# My new Taylor 416ce



## knight_yyz (Mar 14, 2015)

As the title says, introducing my brand new Taylor 416ce grand symphony. Sitka spruce top, ovangkol back and sides, ebony bridge pins and fingerboard, mahogany neck and heel, expression 2 electronics. The lower bout is a bit larger than a dreadnought (1/4"), but the pinched waist makes it extremely comfortable compared to a dread. Still has great bass response meaty mids and sparkling highs. I love the tone, sounds like an oldschool brazillian rosewood yamaha. The only mod for this baby will be John Pearse strings.


----------



## dtsaudio (Apr 15, 2009)

Beautiful. Congratulations.


----------



## greco (Jul 15, 2007)

Thanks for all the pics that you had promised would be posted.

Now that I see it, I'm even more jealous!
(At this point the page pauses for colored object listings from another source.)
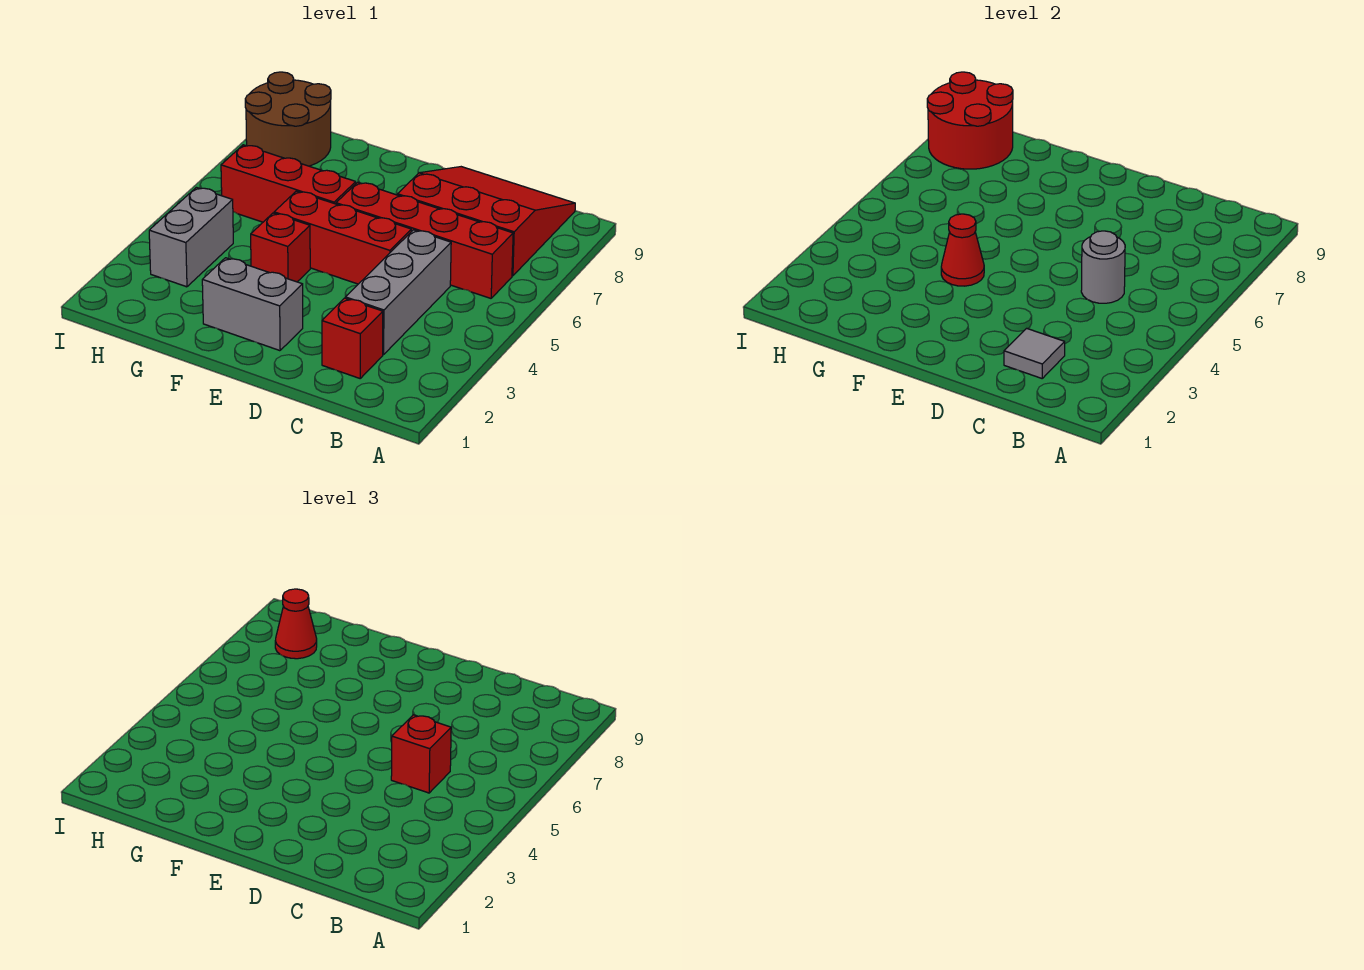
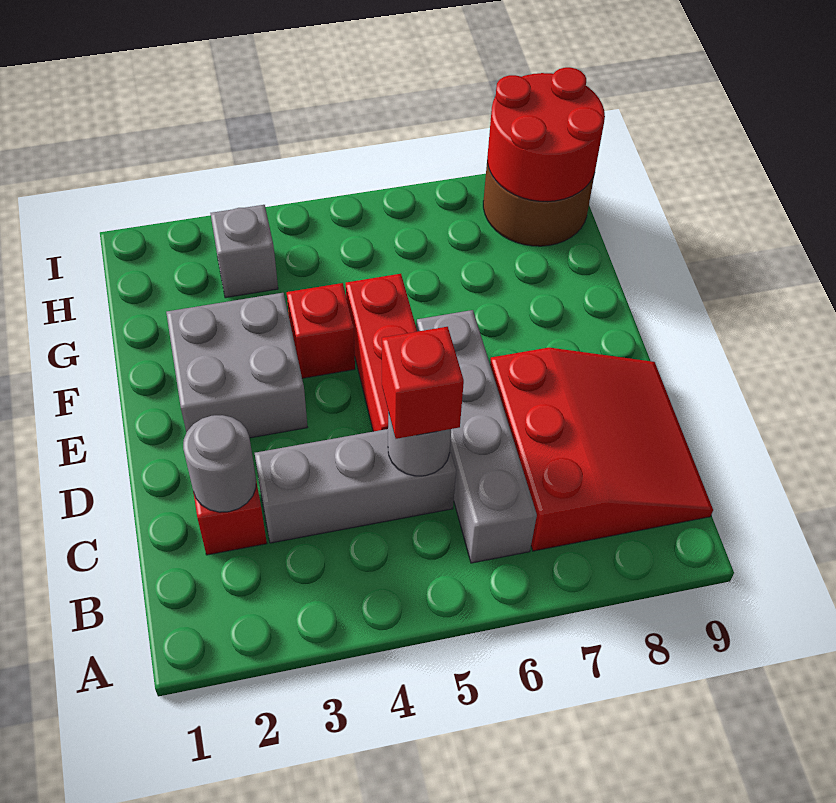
red brick B6:E6 level 1 -> grey brick B6:E6 level 1
grey tile C2 level 2 -> grey round brick C2 level 2
grey brick E2:F2 level 1 -> grey brick E2:F3 level 1
red cone F4 level 2 -> none
red brick F6:H6 level 1 -> none
grey brick H3:H4 level 1 -> grey brick H3 level 1
red cone H8 level 3 -> none

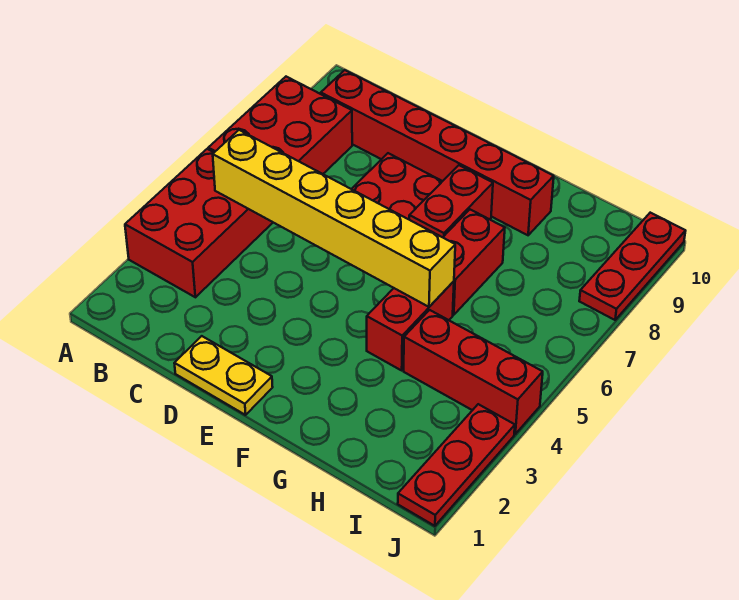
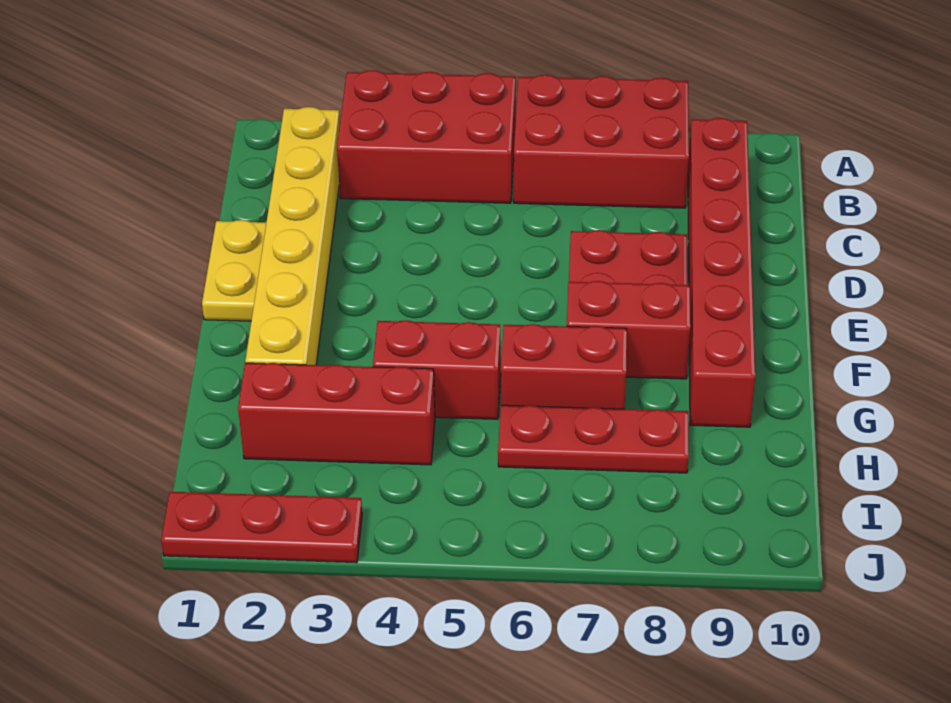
yellow brick B5:G5 level 2 -> yellow brick B2:G2 level 1
red brick H4:J4 level 1 -> red brick H2:H4 level 1
red plate J8:J10 level 1 -> red plate H6:H8 level 1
ENJOY!! ...dumb comment...how could you not!

Cheers

Dave


----------



## albert (Apr 15, 2009)

Very nice! Congratulations.


----------



## ed2000 (Feb 16, 2007)

keeper, eh?


----------



## knight_yyz (Mar 14, 2015)

Definitely a keeper. Now I have to decide whether to keep the ovation TX 1778. I love the look of the guitar but the sound leaves a lot to be desired compared to the taylor


----------



## jrdavis (Aug 1, 2015)

Knight,

Beautiful guitar. Enjoy it every day.

John


----------